__WHAT YOU NEED TO DO__: Would you carry on the listings of the Open Air Theatre's season, starting after the entry that ends "Ages four-plus."?

-- START OF SOURCE DOCUMENT --

Proving that it’s never too late to try something new, the Open Air Theatre kicks off its ninety-second season with something it’s never done before: staging a show in March. ‘Bear Snores On’ is, to be clear, a short play for children aged four-plus that will only run during the daytime and should therefore allay any serious thread of hypothermia. Nonetheless, they’ll be advised to wrap up warm for this adaptation of Karma Wilson’s picture book, which has music and lyrics by Harry Blake and a book by Katy Sechiari and big name actor Cush Jumbo. Beginning on the lawn rather than the theatre stage, it does move inside somewhere warmer, following a mouse as it looks for somewhere to hide from the cold… and hits upon a cave with a large, furry occupant.

Twelfth Night

  • Shakespeare

Timothy Sheader’s final Open Air Theatre season is quite a classic one in terms of programming, which means we’re getting the ever-delightful outdoor venue’s first Shakespeare play for adults since ‘Henry V’ in 2016 (when it opened 92 years ago the OAT was Shakespeare-only). We know very little about this production of Shakespeare’s beloved ‘serious comedy’, but it’ll be directed by RSC veteran Owen Horsley, and the blurb suggests it'll be drenching the story of Viola’s shipwrecked arrival in Illyria in some serious Mediterranean summer vibes (and thus technically relocating Illyria a few hundred miles south west).

The Enormous Crocodile

  • Children's

This musical adaptation of Roald Dahl’s picture book isn’t the big budget blowout that the NT’s recent ‘The Witches’ was. But the Leeds Playhouse co-production – with songs by Ahmed Abdullahi Gallab and book and lyrics by Suhayla El-Bushra – promises to be a lot of fun regardless, bringing Dahl’s tongue-in-cheek but ruthlessly uncosy story about the titular croc’s child-eating exploits to life with the aid of puppets by Toby Olié, who co-directs with Emily Lim. Ages four-plus.

-- END OF SOURCE DOCUMENT --
-- START OF INFORMATION PROVIDED --

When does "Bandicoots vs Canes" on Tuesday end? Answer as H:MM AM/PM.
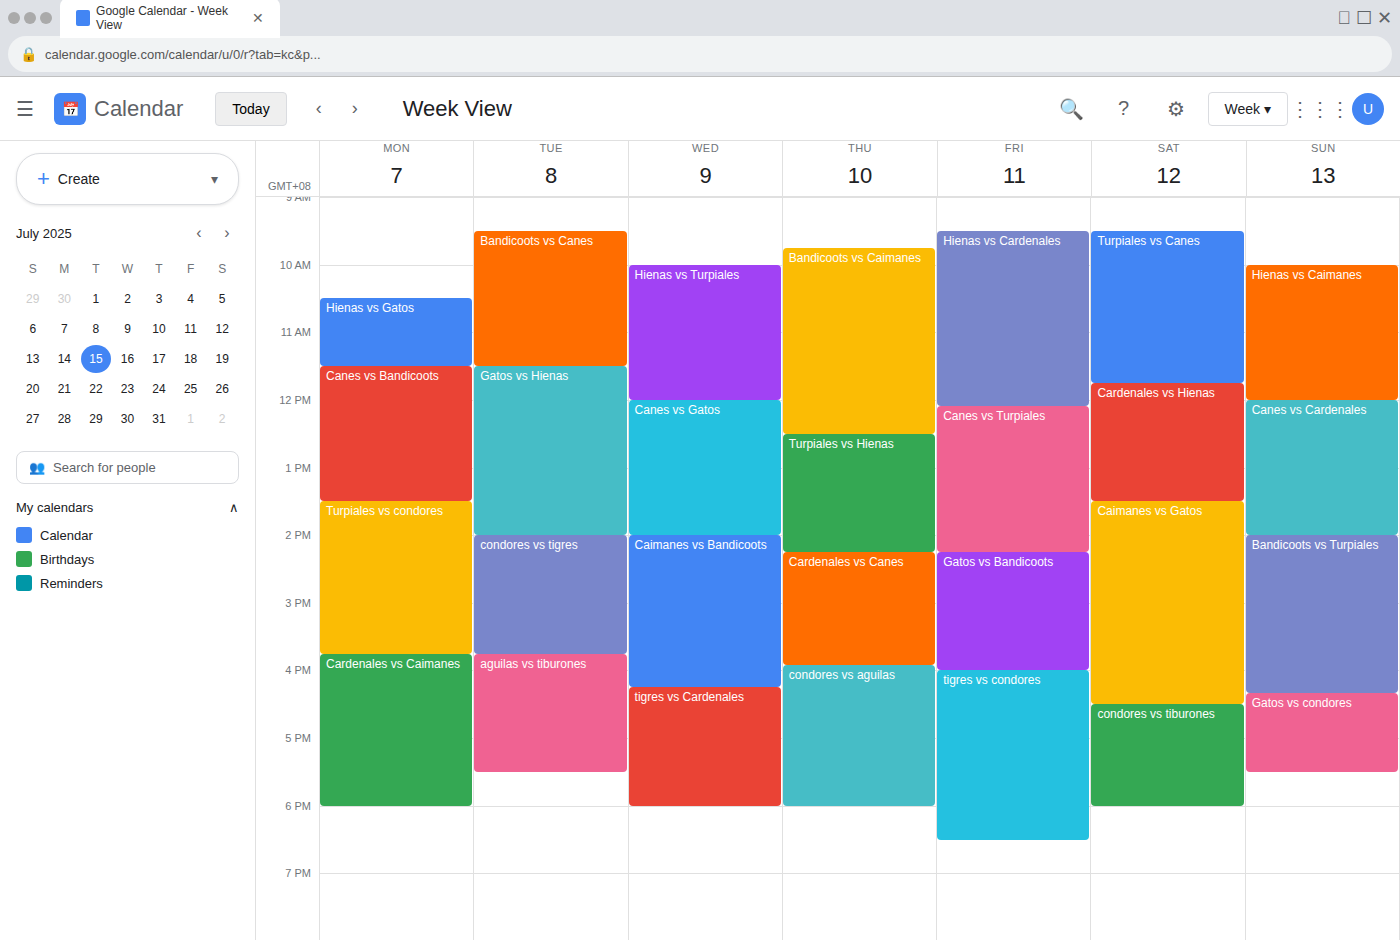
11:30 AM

-- END OF INFORMATION PROVIDED --
-- START OF INFORMATION PROVIDED --

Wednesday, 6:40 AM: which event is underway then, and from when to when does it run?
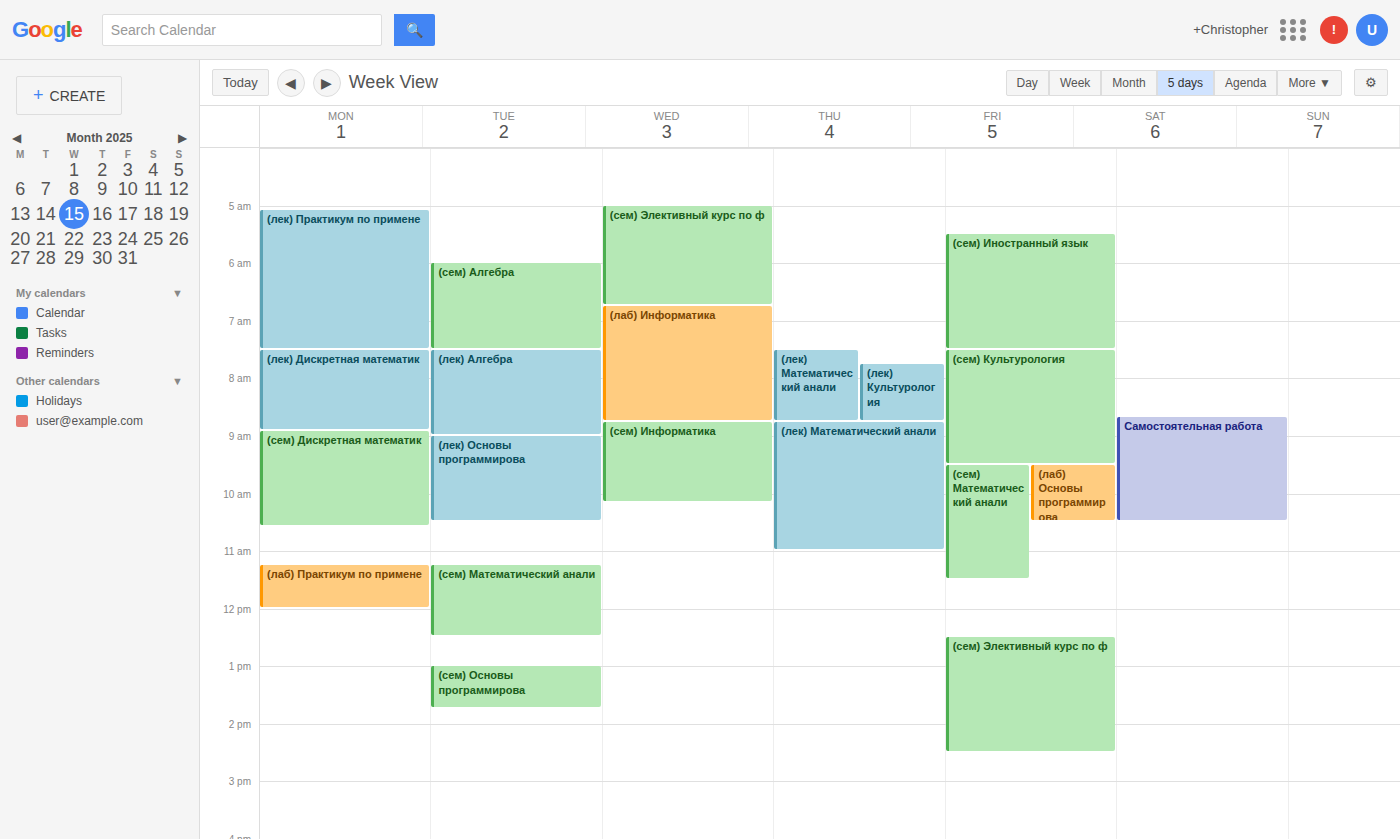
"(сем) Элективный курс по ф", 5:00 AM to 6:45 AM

-- END OF INFORMATION PROVIDED --

__RESPONSE__:
The Secret Garden

  • Drama

The Open Air Theatre is going big on family-friendly shows this summer, with a major new adaptation of Frances Hodgson Burnett’s children’s novel about spoiled ten-year-old Mary Lennox, who is abruptly sent to live in rural Yorkshire with an uncle she’s never met, where she finds solace in nature. Holly Robinson and Anna Himali Howard adapt, in what one would expect to be a fairly politically charged production that’s directed by Howard. For ages ten-plus.

Fiddler on the Roof

  • Musicals

The final show of Timothy Sheader’s Open Air Theatre reign is – what else – a musical, a form he’s done so much to champion since taking over the hitherto Shakespeare-centric venue almost two decades ago. Sheader won’t himself be directing this revival of Bock and Stein’s immortal musical following the life of Teyve, a Jewish milkman living in the shtetl in the early twentieth century. Nor do we know anything about Jordan Fein’s revival, conceptually speaking. But you can be sure of a crowdpleaser, with much-loved songs like ‘If I Were A Rich Man’ and ‘Tradition’ all present and correct.